Aos turistas mais interessados, eu informo desde já que lá tem estacionamento próprio, lanchonetes, pizzaria, comida japonesa, mini-shopping-center, lojas de souvenirs e passeios guiados, 100% interativos. Vale muito a pena ver aquela gente toda empilhada, tal qual o inferno de Dante, só que de verdade. Sinto emoção e vaidade quando falo de minha cidade. Mas não derramo lágrima. Coisa de viado velho.
Aliás, houve um único pequeno incidente há alguns anos, que não posso deixar de mencionar aos meus leitores: teve uma criança, chata e inconveniente como qualquer outra criança, que um dia perfurou um buraquinho no concreto do segundo bloco. A criança impertinente colocou a cabeça para fora e olhou com atenta curiosidade (sentimento inútil). A criança intrometida percebeu que a cidade de verdade era o próprio quadrado, e o que havia do lado de fora era apenas e tão-somente a utopia da prisão dos corpos e das almas dos humanos.
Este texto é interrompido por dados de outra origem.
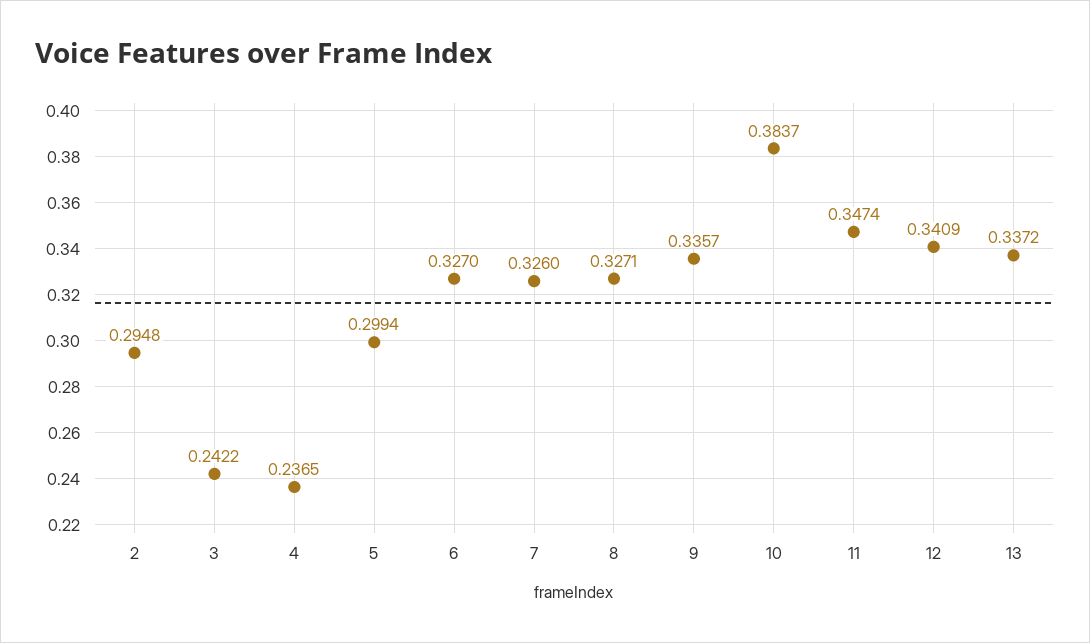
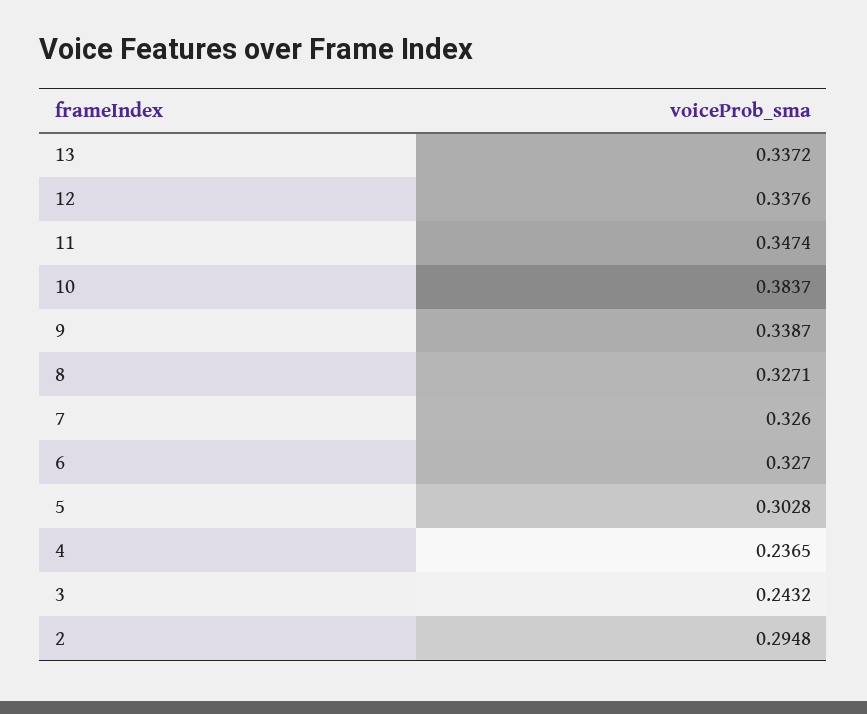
  {
    "2": 0.2948,
-   "3": 0.2422,
+   "3": 0.2432,
    "4": 0.2365,
-   "5": 0.2994,
+   "5": 0.3028,
    "6": 0.327,
    "7": 0.326,
    "8": 0.3271,
-   "9": 0.3357,
+   "9": 0.3387,
    "10": 0.3837,
    "11": 0.3474,
-   "12": 0.3409,
+   "12": 0.3376,
    "13": 0.3372
  }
Criança idiota!!! Como pode a cidade estar na parte de dentro do quadrado, e o cárcere real do lado de fora? Como é possível que aquele meu quadrado, orgulho maior de nosso município, seja o próprio município - ainda que metafórico? E que eu, do alto de minha prepotência, viva em um plano irreal, inexistente?
E assim cortamos línguas e gargantas das crianças todas, colocando fim a uma subversão perigosa, de efeitos imprevisíveis.